Britain’s Prime Minister Keir Starmer and his wife Victoria board a plane at Stansted Airport in Essex, England, July 9, 2024 as they head to Washington DC to attend a Nato summit
LABOUR has spent its first week in power signalling a changed approach from the Tories — a national wealth fund for infrastructure projects, a reset to devolution with a new council of the regions.
In Washington Keir Starmer’s purpose is different — to show his “cast-iron commitment” to continue the last government’s subordination to US foreign policy, co-ordinated through the Nato military alliance.
This was never in doubt — Starmer is merely affirming Britain’s role in the US-led imperialist bloc as every postwar Labour prime minister has before him.
There are good reasons, though, to regard British foreign policy as every bit as disastrous as domestic policy in recent decades.
On one level the Morning Star can agree with Starmer’s lines at the Nato summit — yes, the world is getting more dangerous.
Two current major wars, in Palestine and Ukraine, show a real capacity to expand into wider conflicts and drag in other powers.
Both relate, in different ways, to the major fault line in international relations, that between the US and the old European colonial powers on one side, and the rest of a world in which that transatlantic bloc carries less and less weight.
Starmer’s speech, calling on Nato members to spend more on their militaries, follows the Western convention of presenting the alliance as guarantors of a “rules-based international order” which is under threat from rising “authoritarian states.”
In reality, the arms race is driven by Nato. Not only does the United States spend more on its military than the next 10 countries put together, the Nato bloc taken together is responsible for 75 per cent of all military spending worldwide, though it comprises just 12 per cent of the world population and 30 per cent of its GDP.
Three-quarters of all arms spending is not, in Starmer’s eyes, enough. Though Labour opts to stick to arbitrary Tory spending rules overall, it promises billions more for the military: raising the defence budget to 2.5 per cent of GDP entails a rise from £64.6bn to £87.1bn, a £22.5bn increase in spending annually. By contrast, axing the two-child benefit cap to lift hundreds of thousands of kids out of poverty is something Labour says it cannot afford: the Institute for Fiscal Studies estimates this would cost £3.4bn a year.
Nor can Nato’s claim to spend this money defending a “rules-based order” stand scrutiny. Last month saw Julian Assange secure his freedom after years of persecution in British jails for exposing the war crimes of “the empire,” as the US bloc is widely known in the global South.
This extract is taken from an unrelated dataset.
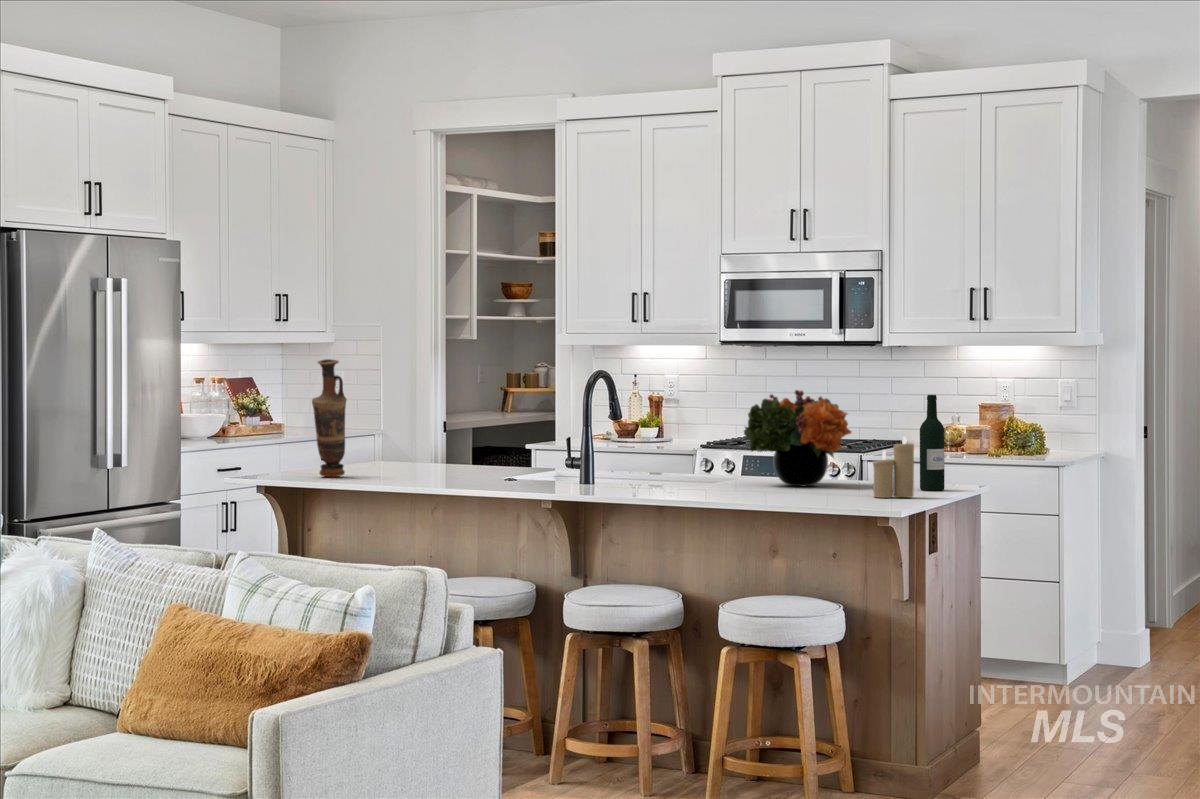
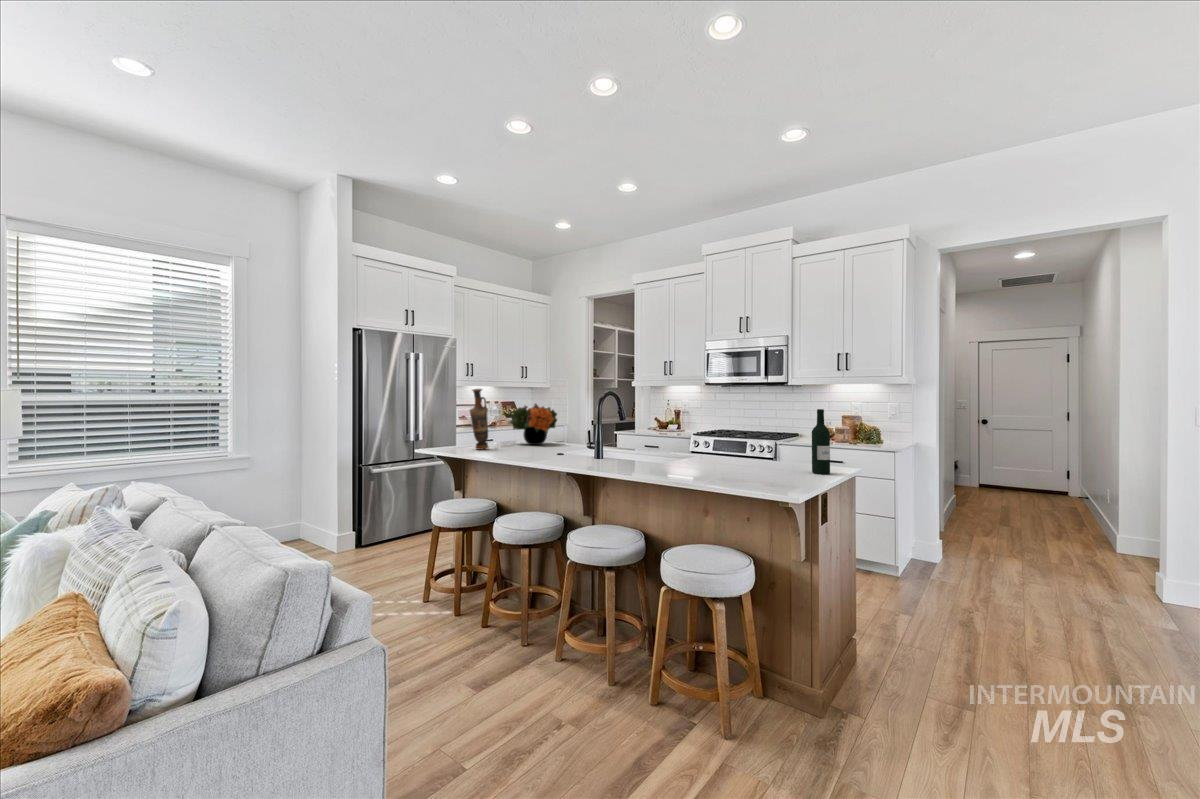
flower arrangement: present [744,390,851,486] -> present [510,404,557,445]
candle: present [873,437,914,498] -> none [777,438,809,483]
Britain has been alongside the US in ripping up international law with wars of aggression against Yugoslavia, Afghanistan, Iraq and Libya, conflicts whose consequences persist in ongoing conflicts and refugee crises today. Today’s militarism risks igniting a new world war with China, the principal economic and technological rival to the US. All in the name of upholding a global system of unfair trade treaties and unfettered corporate access to resources that keeps a majority of the human race in poverty, is wrecking ecosystems at an accelerating rate and is destabilising the climate into the bargain.
Nothing could be more important than stopping this war. Those who claim the troop build-ups are a deterrent ignore history, not just that of the first world war but recent history: Russia’s invasion of Ukraine followed the expansion of Nato to its borders, its encirclement by US bases and a whole series of enormous Nato military manoeuvres — the “Defender Europe” exercises — simulating war against it. Unsurprisingly, frightening Russia did not prevent war but provoked it, feeding a parallel rise in nationalist militarism there.
The drive to World War III will not be challenged by the opposition Conservatives, or by more than a handful of MPs. But its consequences if unchallenged are unthinkable. So a real opposition must be built outside Westminster.